Tandis que le collectionneur sortait de la poche intérieure de son blazer une enveloppe, les réflexions impatientes de Van Fischer inondèrent mon cerveau.
« Enfin, j'attends ça depuis si longtemps !!! Dépêche-toi de me faire monter sur scène, le bourgeois ! »
Sauf que personne ne fut appelé sur scène à côté de moi. Et le chèque se matérialisa dans ma main.
— Je vous demande de féliciter chaleureusement Mlle Margaux Chanel, l'artiste véritable de "un goût de liberté".
Je cherchai mon père des yeux. Il arborait un sourire rayonnant, uniquement pour moi et écartait tant les bras pour applaudir qu'il menaçait de coller des claques aux plus proches voisins. Un cri tonna parmi les acclamations, et je reconnus tout de suite la "voix" d'Esmeralda, fraichement posté aux côtés de mon collaborateur. Ex-collaborateur.
« Daniel ! Tu ne vas tout de même pas te faire racketter de la sorte ! C'est ton nom à toi qui est inscrit sur cette fichue étiquette ! On devait faire moitié-moitié si je persuadais l'agent de cette petite ratée de te confier l'exclusivité de cette toile, tu te rappelles ?! ».
À la surprise suivie la déception et l’écœurement. C'était donc ça qu'ils avaient en tête, ces deux magouilleurs... Combien voulaient-ils se partager d'ailleurs ? Un sentiment de satisfaction survint alors que je décachetais l'enveloppe. Je les aient doublé. Tans pis si je dois prendre un avocat pour faire valoir mes droits. Y aura toujours l'aide juridictionnelle pour... Mon sourire se figea en vérifiant les lignes du chèque. Y a beaucoup trop de zéro, là ! Ali reposa le micro et me tendit la main.
— Excellent travail, Mlle Chanel. Ma carte de visite est dans l'enveloppe, contactez-moi lorsque vous serez moins bousculée, j'aimerais que nous parlions affaires. Je ne pense pas me tromper en misant sur vos aptitudes.
— Monsieur Sakarov, il y a certainement une erreur sur le montant, dis-je en secouant le précieux bout de papier.

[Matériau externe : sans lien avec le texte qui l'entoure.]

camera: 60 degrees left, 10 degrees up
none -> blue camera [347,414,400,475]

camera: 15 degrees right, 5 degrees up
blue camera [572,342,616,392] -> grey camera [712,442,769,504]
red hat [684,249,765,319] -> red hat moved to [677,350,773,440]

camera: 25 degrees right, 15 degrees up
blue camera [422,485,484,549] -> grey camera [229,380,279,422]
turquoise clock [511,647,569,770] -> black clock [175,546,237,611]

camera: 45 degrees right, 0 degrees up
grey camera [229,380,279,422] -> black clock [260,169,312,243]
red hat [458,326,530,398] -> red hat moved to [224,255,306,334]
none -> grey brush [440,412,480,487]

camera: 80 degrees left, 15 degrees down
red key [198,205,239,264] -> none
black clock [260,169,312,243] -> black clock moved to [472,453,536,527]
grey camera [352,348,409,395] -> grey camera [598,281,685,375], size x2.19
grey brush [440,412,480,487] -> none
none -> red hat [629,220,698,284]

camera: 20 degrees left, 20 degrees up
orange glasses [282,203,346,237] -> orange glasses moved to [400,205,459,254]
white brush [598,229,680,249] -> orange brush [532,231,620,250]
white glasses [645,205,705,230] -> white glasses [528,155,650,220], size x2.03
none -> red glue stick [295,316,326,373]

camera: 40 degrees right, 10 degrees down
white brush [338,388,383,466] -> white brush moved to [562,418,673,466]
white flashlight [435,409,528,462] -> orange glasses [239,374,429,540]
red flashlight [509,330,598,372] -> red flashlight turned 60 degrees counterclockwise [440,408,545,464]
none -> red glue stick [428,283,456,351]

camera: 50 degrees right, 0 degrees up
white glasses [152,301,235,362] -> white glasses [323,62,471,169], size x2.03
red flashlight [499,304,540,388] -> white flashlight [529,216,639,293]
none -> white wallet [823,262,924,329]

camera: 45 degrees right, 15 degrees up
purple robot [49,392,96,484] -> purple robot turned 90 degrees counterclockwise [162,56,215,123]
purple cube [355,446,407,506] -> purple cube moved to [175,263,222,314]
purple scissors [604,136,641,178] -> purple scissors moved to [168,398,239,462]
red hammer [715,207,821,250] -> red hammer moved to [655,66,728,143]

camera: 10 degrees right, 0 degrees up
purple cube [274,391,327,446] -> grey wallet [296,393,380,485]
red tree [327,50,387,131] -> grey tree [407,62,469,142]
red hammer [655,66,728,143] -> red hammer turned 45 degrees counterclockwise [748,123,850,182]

Il haussa un sourcil, s'approcha d'un demi-pas pour survoler sa propre écriture, releva les yeux sur les miens et sourit.
— Aucune, Mlle Chanel. Remettriez-vous en doute ma capacité à estimer la valeur d'une œuvre ? Pour votre information, j'ai été commissaire priseur durant 15 ans. Je mise sur le bon cheval. C'est mon rayon, ne m'insultez pas, mademoiselle.
Ma bouche s'ouvrit toute seule.
— Je n'ai jamais mis les pieds dans un centre équestre et je n'oserai pas insulter mon plus grand et unique investisseur...pas injustement, du moins.
Fichu bouche ! S'il fut surprit, Ali n'en montra rien. Il éclata d'un rire franc avant de me saluer.
— Dans ce cas, nous devrions bien nous entendre. À bientôt, Mlle CHANEL !
Il descendit de l'estrade pour foncer vers Van Fischer dont la mine déconfite et furieuse promettait de se décomposer. Je descendis à mon tour, jetai un nouveau coup d’œil au chèque pour être certaine de ne pas avoir rêvé, puis le rangeai discrètement là où personne ne se risquerait à me le dérober, l'intérieur de mon soutien-gorge. Finalement, les frais d'avocat ne me poseront aucun problème ! Je ne sais pas combien de temps va durer mon super pouvoir de vérités à double sens, mais ce soir... ça m'aura été bien utile !

Cartel : Désigne le petit encadré adjacent à l'œuvre dans les galeries, comportant le nom de l’œuvre, de l'artiste, la technique utilisée, etc.